Hamzah Moh, Qadariyah Lailatul, Purniawan Agung, Hidayat Ade Sholeh, Chitraningrum Nidya, Taufany Fadlilatul
Chemical Engineering Departement, Sepuluh Nopember Institute of Technology, 60111 Surabaya, Indonesia.
The National Research and Innovation Agency, 15310 South Tangerang, Indonesia.
ACS Omega. 2024 Oct 16;9(43):43513-43522. doi: 10.1021/acsomega.4c05105. eCollection 2024 Oct 29.
Composite-based bipolar plates are a chance to substitute graphite and metal bipolar plates because of their corrosion resistance and better chemical and mechanical properties, but they still have various electrical conductivity properties. One of the problems is the loading of filler that depends on matrix types which will affect the electrical conductivity of bipolar plates; ebonite has potential as a matrix in composite bipolar plates because it is obtained from elastomer or rubber. In this work, nickel and carbon nanotubes (CNT) that have a high electrical conductivity will be investigated as additive fillers on graphite particles to enhance the electrical conductivity of ebonite bipolar plates. The formulation and characterization of ebonite bipolar plates with graphite and graphite Ni/CNT and their various contents are the main objectives of this research. Characterization by scanning electron microscopy (SEM) for identification and morphology of compounds and ebonite bipolar plates and Raman spectroscopy for identification of the type carbon in Ni/CNT was performed. Some tests such as bending/flexural tests, corrosion tests, and resistance testing for interfacial contact resistance were conducted to study the properties and optimum of the composite materials. In this research, Ni/CNT particles were added as additive fillers with graphite to enhance the electrical conductivity of fillers in ebonite bipolar plates of proton-exchange membrane fuel cells and their impacts were studied. By through-plane testing, graphite fillers were added in ebonite bipolar plates with 65-75% w/w content, achieving electrical conductivity values from 22.3 to 34 S/cm. This is still below the technical target set by the US DOE for composite bipolar plates. But by adding 30% Ni/CNT filler contents in ebonite bipolar plates at various filler contents from 65% to 75% w/w, one can achieve electrical conductivities from 104.35 to 165.52 S/cm. Only 65% w/w filler with 30% Ni/CNT can meet the technical targets such as a bending/flexural test value of 25.58 N/mm, a corrosion test value of 0.894 μA/cm ( ), and an interfacial contact resistance value of 3.09 mΩ cm. Further improvements are needed based on fuel cell applications, as indicated by some additional data that did not meet technical targets.

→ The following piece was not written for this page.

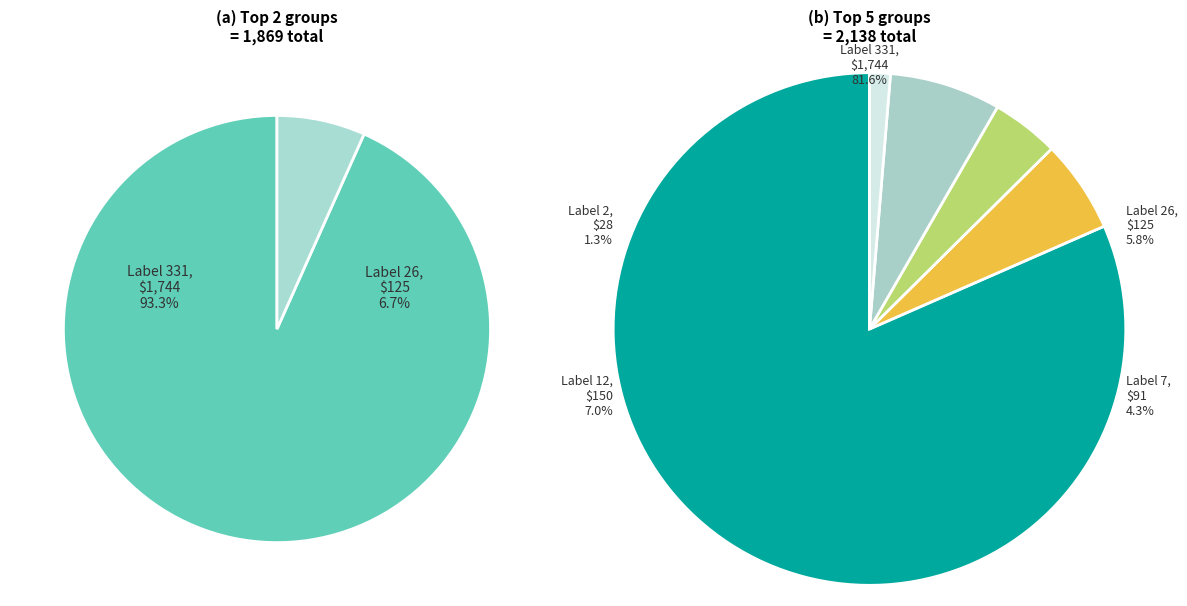

Does 0 represent more than half of the total?

No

基于复合材料的双极板因其耐腐蚀性以及更好的化学和机械性能,成为替代石墨和金属双极板的一个契机,但它们仍具有各种不同的导电性能。其中一个问题是填料的负载量取决于基体类型,这会影响双极板的导电性;硬质橡胶作为复合双极板的基体具有潜力,因为它是由弹性体或橡胶制成的。在这项工作中,将研究具有高导电性的镍和碳纳米管(CNT)作为石墨颗粒上的添加剂填料,以提高硬质橡胶双极板的导电性。本研究的主要目标是对含有石墨以及石墨 - 镍/碳纳米管及其不同含量的硬质橡胶双极板进行配方设计和表征。通过扫描电子显微镜(SEM)对化合物和硬质橡胶双极板进行鉴定和形态表征,并通过拉曼光谱对镍/碳纳米管中的碳类型进行鉴定。进行了一些测试,如弯曲/挠曲测试、腐蚀测试以及界面接触电阻的电阻测试,以研究复合材料的性能及最佳性能。在本研究中,添加镍/碳纳米管颗粒作为石墨的添加剂填料,以提高质子交换膜燃料电池硬质橡胶双极板中填料的导电性,并研究其影响。通过面内测试,在硬质橡胶双极板中添加含量为65 - 75% w/w的石墨填料,电导率值达到22.3至34 S/cm。这仍低于美国能源部为复合双极板设定的技术目标。但是,在含量为65%至75% w/w的不同填料含量的硬质橡胶双极板中添加30%的镍/碳纳米管填料,可以实现104.35至165.52 S/cm的电导率。只有含30%镍/碳纳米管的65% w/w填料能满足技术目标,如弯曲/挠曲测试值为25.58 N/mm、腐蚀测试值为0.894 μA/cm( )以及界面接触电阻值为3.09 mΩ·cm。正如一些未达到技术目标的额外数据所示,基于燃料电池应用还需要进一步改进。